**TEKST ŹRÓDŁOWY:**
Napiszę bez ogródek – nie jestem jednym z tych, którzy w wysokim kursie bukmacherskim (ponad 3.0) na Brunsona wietrzą jakąkolwiek szansę. Uważam, że bardzo dobrze odzwierciedla on szanse na zwycięstwo obu zawodników. Palacio to rewelacyjny atleta i prawdopodobnie w każdej dyscyplinie, którą by się zajął, święciłby sukcesy – z tego powodu odrobinę szkoda, że tak późno zawitał do MMA, bo pomimo tego, że nadal dysponuje ogromnym potencjałem, to może on być z czasem hamowany przez coraz bardziej zaawansowany wiek.
Powyżej przykład latającego sprawlu w wykonaniu Yoela Romero z walki z nurkującym po jego nogi Ronnym Markesem.
Derek Brunson będzie dysponował lepszym o kilkanaście centymetrów zasięgiem, ale spodziewam się sporej przewagi Kubańczyka w płaszczyźnie kickbokserskiej. Jestem pod ogromnym wrażeniem tego, jak w stójce pracuje Romero. Jak na zawodnika z tak niewielkim doświadczeniem w sportach uderzanych Palacio porusza się wręcz rewelacyjnie – jest szalenie dynamiczny, nieprzewidywalny i kreatywny zarazem, dobrze pracuje na nogach, fantastycznie balansuje tułowiem i głową (co może mieć jakiś związek z faktem, że jego brat to świetny bokser), obniża i podnosi pozycję, trzymając rywali nieustannie w niepewności. W starciu z Markesem zademonstrował świetną pracę łokciami – coś, czego wcześniej nie widzieliśmy w jego wykonaniu, a co świadczy o tym, że cały czas się rozwija. Kubańczyk świetnie też kontrolował dystans w pojedynku z Brazylijczykiem, raz po raz rażąc go kopnięciami na kolano przeplatanymi z lekkimi lowkingami, po których wystrzeliwał z błyskawiczną kombinacją czy też mocnym kopnięciem na korpus.
Swego czasu trafnie styl Kubańczyka opisał Joe Rogan, mówiąc, że Romero większość czasu buja się od lewej do prawej, jakby w zwolnionym tempie, by potem wystrzelić z morderczą akcją, która często, z uwagi na ciężkie ręce Romero (wszystkie wygrane przez nokaut), kończy pojedynek. Biorąc pod uwagę, że dysponuje on kapitalnymi zapasami, rywal nigdy nie może być pewien, czego spodziewać się po tańczącym Kubańczyku – uderzenia czy też próby obalenia.

**ZAPISANE DANE:**
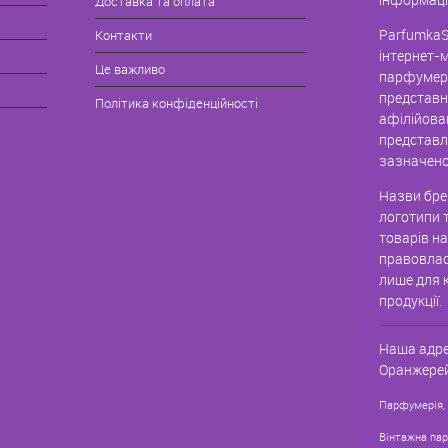
Доставка та оплата
ParfumkaS
Контакти
інтернет-
Це важливо
парфумері
представн
Політика конфіденційності
афілійова
представле
зазначено
Назви брен
логотипи 
товарів н
правовлас
лише для к
продукції.
Наша адре
Оранжерей
Парфумерія,
Вінтажна па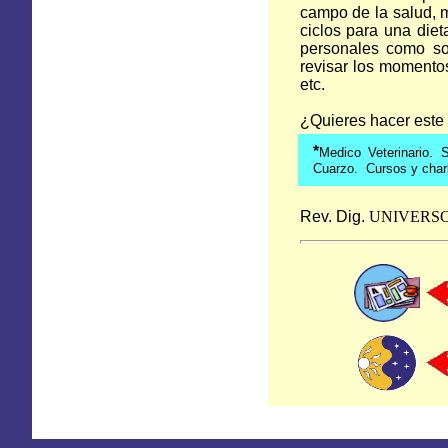
campo de la salud, m
ciclos para una dieta
personales como son
revisar los momentos
etc.
¿Quieres hacer este t
*
Medico Veterinario. 
Cuarzo. Cursos y char
Rev. Dig.
UNIVERS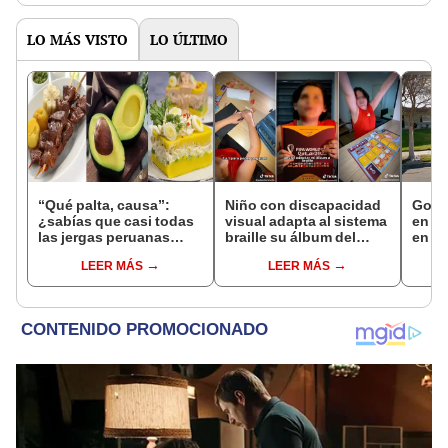
LO MÁS VISTO
LO ÚLTIMO
“Qué palta, causa”:
Niño con discapacidad
Googl
¿sabías que casi todas
visual adapta al sistema
en la
las jergas peruanas
braille su álbum del
en do
provienen de nuestra
Mundial Qatar 2022
años 
LEER MÁS
LEER MÁS
comida?
[FOT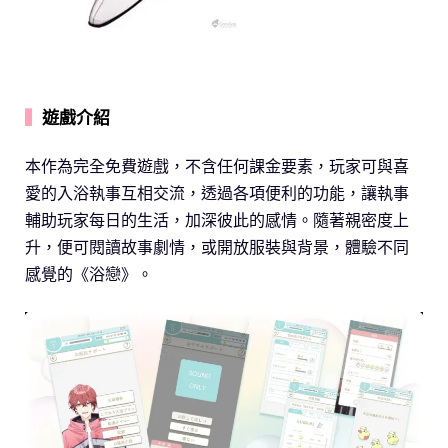
▍
遊戲介紹
本作為完全免費遊戲，不含任何課金要素，玩家可與喜
愛的入浴執事互相交流，透過各項便利的功能，讓執事
輔助玩家每日的生活，加深彼此的感情。隨著親密度上
升，便可閱讀故事劇情，或開放服裝與背景，體驗不同
感覺的《浴戀》。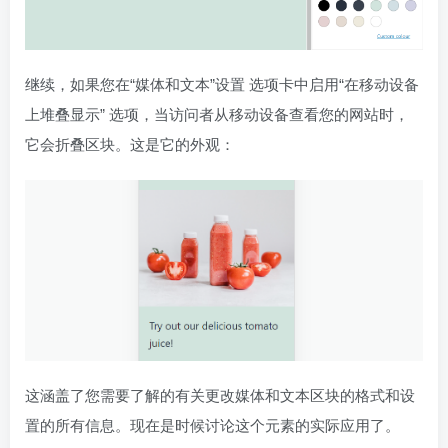
继续，如果您在“媒体和文本”设置 选项卡中启用“在移动设备
上堆叠显示” 选项，当访问者从移动设备查看您的网站时，
它会折叠区块。这是它的外观：
这涵盖了您需要了解的有关更改媒体和文本区块的格式和设
置的所有信息。现在是时候讨论这个元素的实际应用了。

**POLECENIE:**
Dopisz ciąg dalszy tekstu o walce Yoela Romero z Derekiem Brunsonem. Zacznij bezpośrednio po jego ostatnim zdaniu.

**WYNIK ZADANIA:**
Dwa przykłady ryzykownej, ale przepięknej pracy tułowiem i głową w wykonaniu Romero z walki z Markesem. Kto by pomyślał, że Kubańczyk to zapaśnik! Momentami wygląda na rasowego strikera. Ilu jest zawodników w UFC, którzy potrafią to, co powyżej demonstruje Romero?
Jedyną porażkę w swojej karierze Palacio zanotował jeszcze w Strikeforce z uznaną firmą kategorii półciężkiej, ciężkorękim Rafaelem Cavalcante, ale… Gdy weźmiemy pod uwagę, że pierwsza runda to było klasyczne 10-10 (żaden zawodnik nie uczynił większej krzywdy drugiemu), a drugą do feralnego obrotowego uderzenia pięścią to Romero wygrywał, to nie wygląda to aż tak źle. Gdy dodamy jeszcze, że Kubańczyk miał wówczas na koncie ledwie cztery walki w MMA, a w drugiej rundzie przedwcześnie ruszył z szalonym szturmem na lekko naruszonego Brazylijczyka, tracąc na tą szarżę mnóstwo sił (brak doświadczenia), to Palacio nie ma się czego wstydzić w tamtym pojedynku.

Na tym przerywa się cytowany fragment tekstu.